• [WHAT YOU SHOULD DO]: The expected output is a copy of every line in the records with the string "conocimiento".

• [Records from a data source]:
Content starts

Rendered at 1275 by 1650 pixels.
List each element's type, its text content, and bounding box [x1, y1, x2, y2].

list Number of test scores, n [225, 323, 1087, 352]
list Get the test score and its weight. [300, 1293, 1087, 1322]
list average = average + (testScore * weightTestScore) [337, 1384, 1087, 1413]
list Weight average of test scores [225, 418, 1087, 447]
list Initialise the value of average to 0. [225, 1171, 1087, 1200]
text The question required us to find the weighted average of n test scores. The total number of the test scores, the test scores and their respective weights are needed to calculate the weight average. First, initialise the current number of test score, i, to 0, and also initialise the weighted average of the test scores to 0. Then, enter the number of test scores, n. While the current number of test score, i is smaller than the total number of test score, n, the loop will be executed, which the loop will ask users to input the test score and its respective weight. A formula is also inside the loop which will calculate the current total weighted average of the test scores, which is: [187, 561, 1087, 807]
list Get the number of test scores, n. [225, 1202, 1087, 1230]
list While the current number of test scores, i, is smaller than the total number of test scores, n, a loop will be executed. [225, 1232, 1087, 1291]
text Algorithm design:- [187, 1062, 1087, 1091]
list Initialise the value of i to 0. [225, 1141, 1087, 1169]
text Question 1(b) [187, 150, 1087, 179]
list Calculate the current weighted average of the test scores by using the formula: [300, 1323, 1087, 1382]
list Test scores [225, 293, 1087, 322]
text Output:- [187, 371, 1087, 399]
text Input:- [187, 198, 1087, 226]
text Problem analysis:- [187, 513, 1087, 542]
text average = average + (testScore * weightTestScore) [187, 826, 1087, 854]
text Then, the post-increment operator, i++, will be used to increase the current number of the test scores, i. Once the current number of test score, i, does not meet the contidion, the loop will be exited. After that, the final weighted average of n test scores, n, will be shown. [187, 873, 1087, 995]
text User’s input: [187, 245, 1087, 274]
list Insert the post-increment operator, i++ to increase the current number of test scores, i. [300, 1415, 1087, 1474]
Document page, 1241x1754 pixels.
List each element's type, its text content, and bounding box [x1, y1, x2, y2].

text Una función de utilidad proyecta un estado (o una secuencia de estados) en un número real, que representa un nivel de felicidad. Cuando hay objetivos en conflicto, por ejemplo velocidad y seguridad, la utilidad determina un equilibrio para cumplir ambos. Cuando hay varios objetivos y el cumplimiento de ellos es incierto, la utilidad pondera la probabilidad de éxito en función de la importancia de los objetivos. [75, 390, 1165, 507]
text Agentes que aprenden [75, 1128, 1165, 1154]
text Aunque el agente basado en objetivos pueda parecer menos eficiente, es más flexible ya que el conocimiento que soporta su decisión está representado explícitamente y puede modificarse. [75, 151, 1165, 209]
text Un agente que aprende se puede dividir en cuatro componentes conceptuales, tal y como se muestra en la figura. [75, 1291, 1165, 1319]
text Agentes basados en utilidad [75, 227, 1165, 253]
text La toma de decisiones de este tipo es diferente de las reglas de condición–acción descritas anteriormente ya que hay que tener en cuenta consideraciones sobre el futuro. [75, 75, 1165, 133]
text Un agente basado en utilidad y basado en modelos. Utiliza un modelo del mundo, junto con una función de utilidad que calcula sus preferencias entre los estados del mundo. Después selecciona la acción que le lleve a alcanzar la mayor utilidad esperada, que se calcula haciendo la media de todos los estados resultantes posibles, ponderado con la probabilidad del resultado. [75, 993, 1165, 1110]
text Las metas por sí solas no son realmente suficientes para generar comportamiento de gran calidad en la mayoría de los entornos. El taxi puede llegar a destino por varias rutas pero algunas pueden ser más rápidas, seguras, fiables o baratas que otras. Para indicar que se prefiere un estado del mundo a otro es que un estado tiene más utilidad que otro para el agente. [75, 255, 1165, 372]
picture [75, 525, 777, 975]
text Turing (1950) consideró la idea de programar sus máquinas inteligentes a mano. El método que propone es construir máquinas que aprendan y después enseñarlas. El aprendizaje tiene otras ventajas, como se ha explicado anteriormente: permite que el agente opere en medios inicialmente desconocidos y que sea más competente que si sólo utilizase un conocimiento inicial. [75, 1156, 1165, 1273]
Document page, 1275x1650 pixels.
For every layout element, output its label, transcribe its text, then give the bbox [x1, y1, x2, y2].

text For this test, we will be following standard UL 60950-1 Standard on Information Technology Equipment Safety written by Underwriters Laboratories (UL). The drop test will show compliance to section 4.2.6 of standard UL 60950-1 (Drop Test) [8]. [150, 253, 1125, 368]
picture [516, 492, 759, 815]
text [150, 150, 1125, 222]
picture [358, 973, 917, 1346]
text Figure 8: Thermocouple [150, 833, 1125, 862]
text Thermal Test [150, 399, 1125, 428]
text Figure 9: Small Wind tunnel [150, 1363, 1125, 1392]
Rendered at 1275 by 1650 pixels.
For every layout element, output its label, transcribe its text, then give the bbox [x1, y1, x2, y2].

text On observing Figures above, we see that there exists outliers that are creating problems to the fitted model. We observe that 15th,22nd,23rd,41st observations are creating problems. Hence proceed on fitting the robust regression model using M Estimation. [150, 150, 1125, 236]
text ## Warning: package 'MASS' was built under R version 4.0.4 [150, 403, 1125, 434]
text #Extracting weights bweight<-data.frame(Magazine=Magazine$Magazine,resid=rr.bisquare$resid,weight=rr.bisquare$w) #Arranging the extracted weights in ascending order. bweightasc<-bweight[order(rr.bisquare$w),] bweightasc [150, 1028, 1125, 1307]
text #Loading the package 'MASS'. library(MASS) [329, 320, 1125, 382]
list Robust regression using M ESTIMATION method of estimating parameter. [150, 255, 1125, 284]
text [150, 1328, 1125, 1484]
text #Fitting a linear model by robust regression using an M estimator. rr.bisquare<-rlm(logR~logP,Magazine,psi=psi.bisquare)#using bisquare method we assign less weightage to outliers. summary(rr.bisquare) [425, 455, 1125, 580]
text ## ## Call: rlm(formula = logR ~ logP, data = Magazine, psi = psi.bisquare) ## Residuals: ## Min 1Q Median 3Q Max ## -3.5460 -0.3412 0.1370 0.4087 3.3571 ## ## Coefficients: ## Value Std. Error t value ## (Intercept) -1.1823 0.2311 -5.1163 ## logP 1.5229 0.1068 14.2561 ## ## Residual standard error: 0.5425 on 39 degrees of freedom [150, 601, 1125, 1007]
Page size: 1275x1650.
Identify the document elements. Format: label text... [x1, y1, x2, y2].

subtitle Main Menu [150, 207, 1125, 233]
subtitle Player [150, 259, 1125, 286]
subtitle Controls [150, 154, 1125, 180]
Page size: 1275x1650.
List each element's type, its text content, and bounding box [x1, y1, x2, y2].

Content ends

• [SOLUTION BELOW]:
text Aunque el agente basado en objetivos pueda parecer menos eficiente, es más flexible ya que el conocimiento que soporta su decisión está representado explícitamente y puede modificarse. [75, 151, 1165, 209]
text Turing (1950) consideró la idea de programar sus máquinas inteligentes a mano. El método que propone es construir máquinas que aprendan y después enseñarlas. El aprendizaje tiene otras ventajas, como se ha explicado anteriormente: permite que el agente opere en medios inicialmente desconocidos y que sea más competente que si sólo utilizase un conocimiento inicial. [75, 1156, 1165, 1273]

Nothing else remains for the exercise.